The reason is simply that many people who don't have a problem with condoms or the pill do have a problem with the morning-after pill. The classical pill inhibits ovulation so that there is never an egg to fertilize. The morning-after pills disrupt the pregnancy (usually by inhibiting implantation) after fertilization has taken place. That constitutes abortion. Naturally, those who have a problem with abortion would have a problem with those medications.
Your statement would make sense if that was the stance being taken by Hobby Lobby, and by extension you. It is not. Hobby Lobby doesn't want to pay for the pill either and has taken the stance it's abortion in open court.
I'm making a distinction between "the pill", i.e. the one that inhibits ovulation, and the morning-after or week-after pills. From everything I've read, Hobby Lobby makes the same distinction. See
here for example:
The company does provide preventive contraceptives through its insurance plan, but claims the “morning-after” and “week-after” pills also required under the mandate are tantamount to abortion and violate their religious belief that life begins at conception.
If you're saying that Hobby Lobby is claiming, "in open court", that the classical pill is abortion, then I'm going to need to see your source.
It's also wrong. An abortion is the termination of a pregnancy. It thus requires a pregnancy to be an abortion.

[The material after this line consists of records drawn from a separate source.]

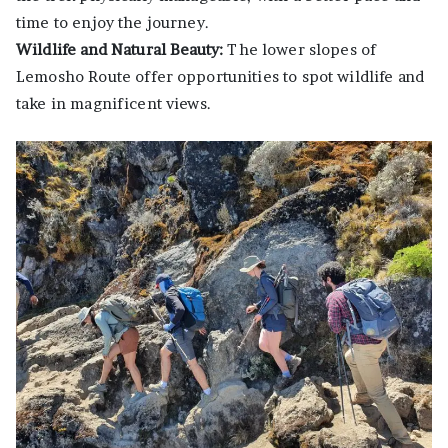
time to enjoy the journey.
Wildlife and Natural Beauty:
The lower slopes of
Lemosho Route offer opportunities to spot wildlife and
take in magnificent views.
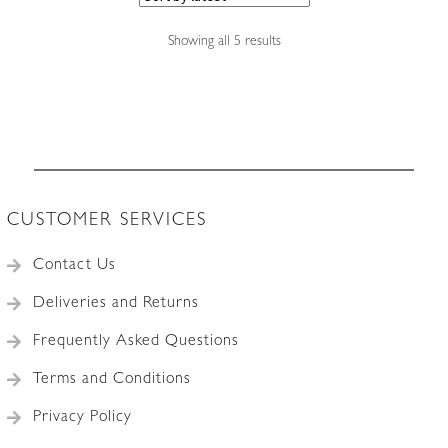
Sorted
Showing all 5 results
by
latest
CUSTOMER SERVICES
Contact Us
Deliveries and Returns
Frequently Asked Questions
Terms and Conditions
Privacy Policy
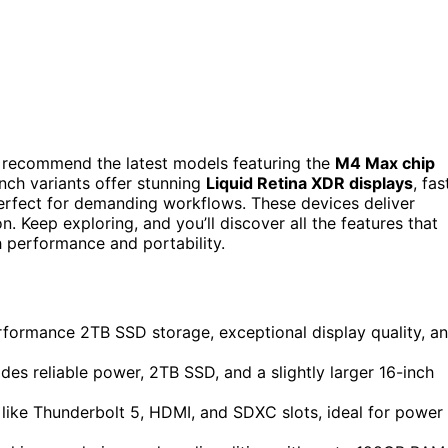
I recommend the latest models featuring the
M4 Max chip
inch variants offer stunning
Liquid Retina XDR displays
, fas
erfect for demanding workflows. These devices deliver
 Keep exploring, and you’ll discover all the features that
 performance and portability.
ormance 2TB SSD storage, exceptional display quality, a
 reliable power, 2TB SSD, and a slightly larger 16-inch
like Thunderbolt 5, HDMI, and SDXC slots, ideal for power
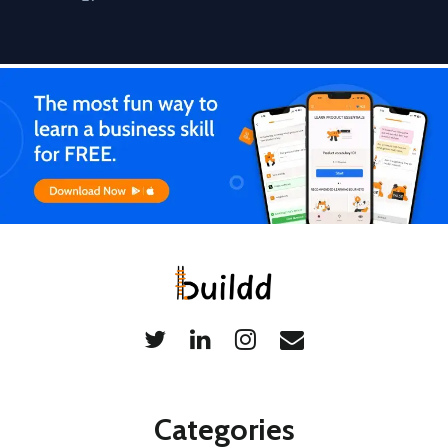
Categories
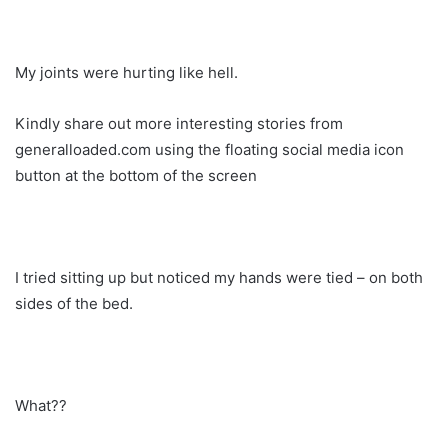
My joints were hurting like hell.
Kindly share out more interesting stories from
generalloaded.com using the floating social media icon
button at the bottom of the screen
I tried sitting up but noticed my hands were tied – on both
sides of the bed.
What??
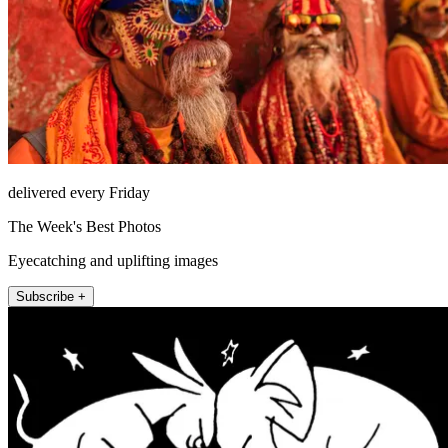
delivered every Friday
The Week's Best Photos
Eyecatching and uplifting images
Subscribe +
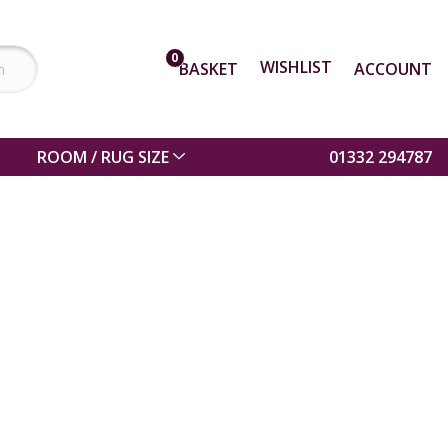
0
WISHLIST
BASKET
ACCOUNT
ROOM / RUG SIZE
01332 294787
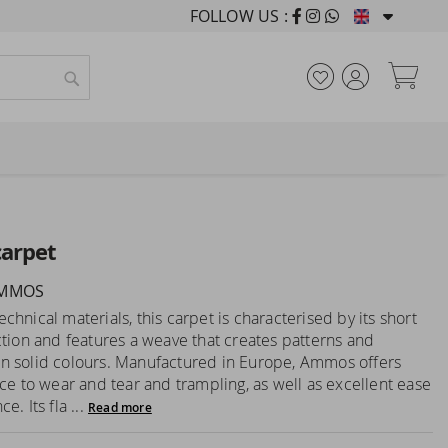
FOLLOW US :
FURNISHING HOUSES F
My
Search
arpet
AMMOS
hnical materials, this carpet is characterised by its short
ction and features a weave that creates patterns and
 solid colours. Manufactured in Europe, Ammos offers
nce to wear and tear and trampling, as well as excellent ease
e. Its fla ...
Read more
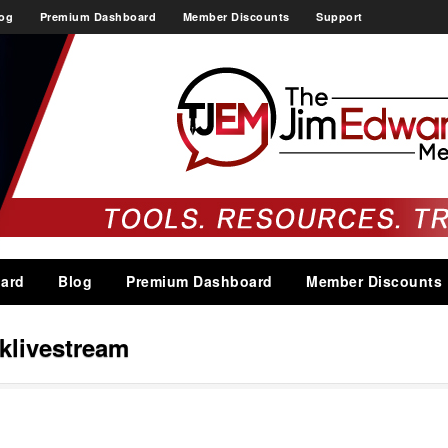
og
Premium Dashboard
Member Discounts
Support
ard
Blog
Premium Dashboard
Member Discounts
klivestream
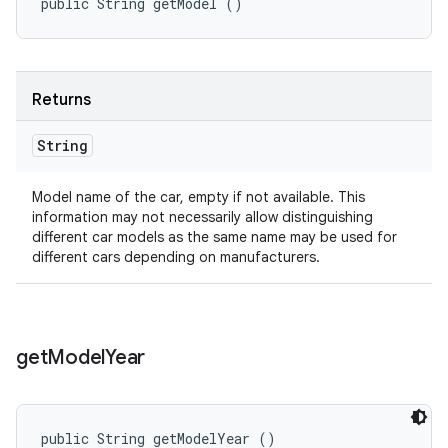
public String getModel ()
Returns
String
Model name of the car, empty if not available. This
information may not necessarily allow distinguishing
different car models as the same name may be used for
different cars depending on manufacturers.
get
Model
Year
public String getModelYear ()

By no stretch of logic is it possible to claim that pregnancy begins until implantation, because asserting otherwise requires some kind of medical magic on the part of the female body equivalent to Todd Akin's legitimate rape.
And, well... Life and hence pregnancy begins at conception is an inherently Catholic argument, though at least more medically sound than the one you're attempting to make.
I'm wondering by what stretch of logic you thought that I claimed pregnancy begins at implantation. I'm operating on the "life and hence pregnancy begins at conception" premise, which is shared by many evangelicals as well as Catholics. The "morning-after" pill operates by inhibiting implantation
after the egg has been fertilized. Since the egg cannot be implanted, the pregnancy -- which exists at this point -- is disrupted. By the same token, if the mother uses the "week-after" pill, the pregnancy is disrupted even if the egg has already implanted.